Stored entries
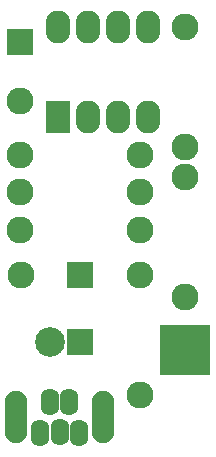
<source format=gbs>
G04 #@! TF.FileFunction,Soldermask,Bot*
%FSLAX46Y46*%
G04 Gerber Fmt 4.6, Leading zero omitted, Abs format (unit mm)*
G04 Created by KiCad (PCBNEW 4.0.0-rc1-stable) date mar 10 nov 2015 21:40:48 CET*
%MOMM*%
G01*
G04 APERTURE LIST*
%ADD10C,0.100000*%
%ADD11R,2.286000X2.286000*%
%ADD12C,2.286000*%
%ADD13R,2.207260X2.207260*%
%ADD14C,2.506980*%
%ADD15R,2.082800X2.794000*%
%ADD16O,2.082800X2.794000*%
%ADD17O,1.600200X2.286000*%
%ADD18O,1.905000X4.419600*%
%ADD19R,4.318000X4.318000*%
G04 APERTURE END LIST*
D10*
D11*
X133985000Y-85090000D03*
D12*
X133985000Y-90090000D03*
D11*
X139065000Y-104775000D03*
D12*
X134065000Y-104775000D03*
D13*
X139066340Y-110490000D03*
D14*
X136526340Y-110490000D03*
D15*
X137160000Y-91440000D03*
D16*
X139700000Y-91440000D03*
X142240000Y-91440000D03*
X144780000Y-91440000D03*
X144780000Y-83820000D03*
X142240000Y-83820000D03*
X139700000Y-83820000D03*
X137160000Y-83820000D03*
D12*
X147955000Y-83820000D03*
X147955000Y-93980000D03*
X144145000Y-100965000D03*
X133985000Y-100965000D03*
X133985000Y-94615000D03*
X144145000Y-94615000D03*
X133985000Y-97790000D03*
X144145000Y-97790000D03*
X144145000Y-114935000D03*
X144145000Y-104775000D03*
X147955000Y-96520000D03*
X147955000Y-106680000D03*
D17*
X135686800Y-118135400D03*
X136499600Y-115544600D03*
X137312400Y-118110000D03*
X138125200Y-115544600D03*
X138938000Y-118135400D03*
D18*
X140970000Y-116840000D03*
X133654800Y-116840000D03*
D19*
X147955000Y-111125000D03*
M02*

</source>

AIM OF THE EXERCISE: An exact transcription of all the entries is required, without the pictures.

WRITTEN RESPONSE:
<source format=gbs>
G04 #@! TF.FileFunction,Soldermask,Bot*
%FSLAX46Y46*%
G04 Gerber Fmt 4.6, Leading zero omitted, Abs format (unit mm)*
G04 Created by KiCad (PCBNEW 4.0.0-rc1-stable) date mar 10 nov 2015 21:40:48 CET*
%MOMM*%
G01*
G04 APERTURE LIST*
%ADD10C,0.100000*%
%ADD11R,2.286000X2.286000*%
%ADD12C,2.286000*%
%ADD13R,2.207260X2.207260*%
%ADD14C,2.506980*%
%ADD15R,2.082800X2.794000*%
%ADD16O,2.082800X2.794000*%
%ADD17O,1.600200X2.286000*%
%ADD18O,1.905000X4.419600*%
%ADD19R,4.318000X4.318000*%
G04 APERTURE END LIST*
D10*
D11*
X133985000Y-85090000D03*
D12*
X133985000Y-90090000D03*
D11*
X139065000Y-104775000D03*
D12*
X134065000Y-104775000D03*
D13*
X139066340Y-110490000D03*
D14*
X136526340Y-110490000D03*
D15*
X137160000Y-91440000D03*
D16*
X139700000Y-91440000D03*
X142240000Y-91440000D03*
X144780000Y-91440000D03*
X144780000Y-83820000D03*
X142240000Y-83820000D03*
X139700000Y-83820000D03*
X137160000Y-83820000D03*
D12*
X147955000Y-83820000D03*
X147955000Y-93980000D03*
X144145000Y-100965000D03*
X133985000Y-100965000D03*
X133985000Y-94615000D03*
X144145000Y-94615000D03*
X133985000Y-97790000D03*
X144145000Y-97790000D03*
X144145000Y-114935000D03*
X144145000Y-104775000D03*
X147955000Y-96520000D03*
X147955000Y-106680000D03*
D17*
X135686800Y-118135400D03*
X136499600Y-115544600D03*
X137312400Y-118110000D03*
X138125200Y-115544600D03*
X138938000Y-118135400D03*
D18*
X140970000Y-116840000D03*
X133654800Y-116840000D03*
D19*
X147955000Y-111125000D03*
M02*

</source>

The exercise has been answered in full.